The JCC’s estimated operating budget for 2017 is around $386,000, a large sum in a country where the average salary in January-April 2016 was 4,686 hryvnia or $188 per month.
“The dedication of the Halom JCC is yet another step forward in the evolution of Jewish life in Kiev, showcasing the revitalization of Jewish culture, state-of-the-art care for the poorest Jews, and the tenacity of Ukrainian Jews to forge on in their community building despite the issues faced by their country,” JDC President Stan Rabin and CEO Alan H. Gill wrote in a statement they co-signed.
Kiev has Ukraine’s largest concentration of Jews, with 110,000 of the approximately 350,000 Jews living in Ukraine today, according to the European Jewish Congress. It also has seen an influx of internally-displaced refugees, Jewish and otherwise, since 2014, when Russia annexed Crimea and helped separatists set up enclaves in the country’s east.

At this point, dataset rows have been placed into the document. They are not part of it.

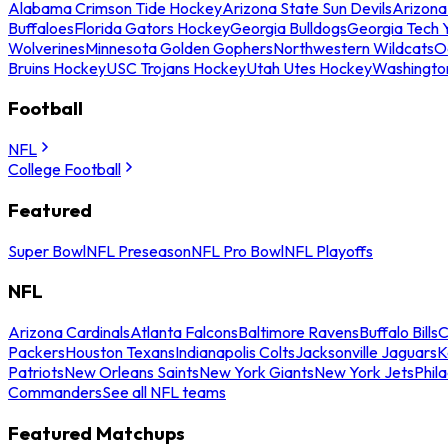
Alabama Crimson Tide Hockey
Arizona State Sun Devils
Arizona
Buffaloes
Florida Gators Hockey
Georgia Bulldogs
Georgia Tech 
Wolverines
Minnesota Golden Gophers
Northwestern Wildcats
O
Bruins Hockey
USC Trojans Hockey
Utah Utes Hockey
Washingto
Football
NFL
College Football
Featured
Super Bowl
NFL Preseason
NFL Pro Bowl
NFL Playoffs
NFL
Arizona Cardinals
Atlanta Falcons
Baltimore Ravens
Buffalo Bills
C
Packers
Houston Texans
Indianapolis Colts
Jacksonville Jaguars
K
Patriots
New Orleans Saints
New York Giants
New York Jets
Phil
Commanders
See all NFL teams
Featured Matchups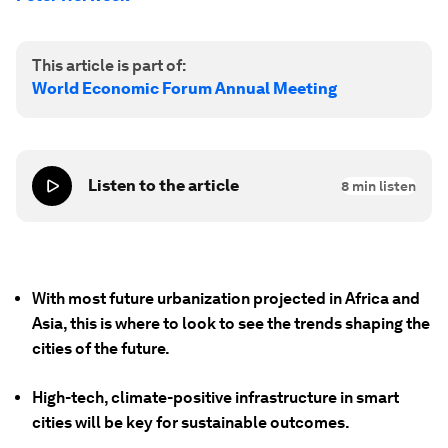
This article is part of:
World Economic Forum Annual Meeting
Listen to the article
8
min listen
With most future urbanization projected in Africa and
Asia, this is where to look to see the trends shaping the
cities of the future.
High-tech, climate-positive infrastructure in smart
cities will be key for sustainable outcomes.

Those moves followed the ouster in 2013 of a president seen as pro-Russian in a bloody revolution that, for a time, largely shut down the Ukrainian economy and halved the local currency’s value.
The new JCC houses an office of the Jewish Family Service, where at-risk families are aided and displaced Jews from Ukraine’s east are given opportunities to integrate, JDC said.
During the unrest, Jewish cultural life largely ground to halt in Kiev, where holding community events was deemed too risky, partly because of problems connected to providing protection to the dozen-odd synagogues and cultural institutions spread across the city. Activities returned to normal by the summer of 2014.
JDC opened the first American-style JCC in the southern city of Odessa, where some 45,000 Jews live, in 2010. That JCC, Beit Grand, has emerged as the main hub for cultural Jewish life in Odessa.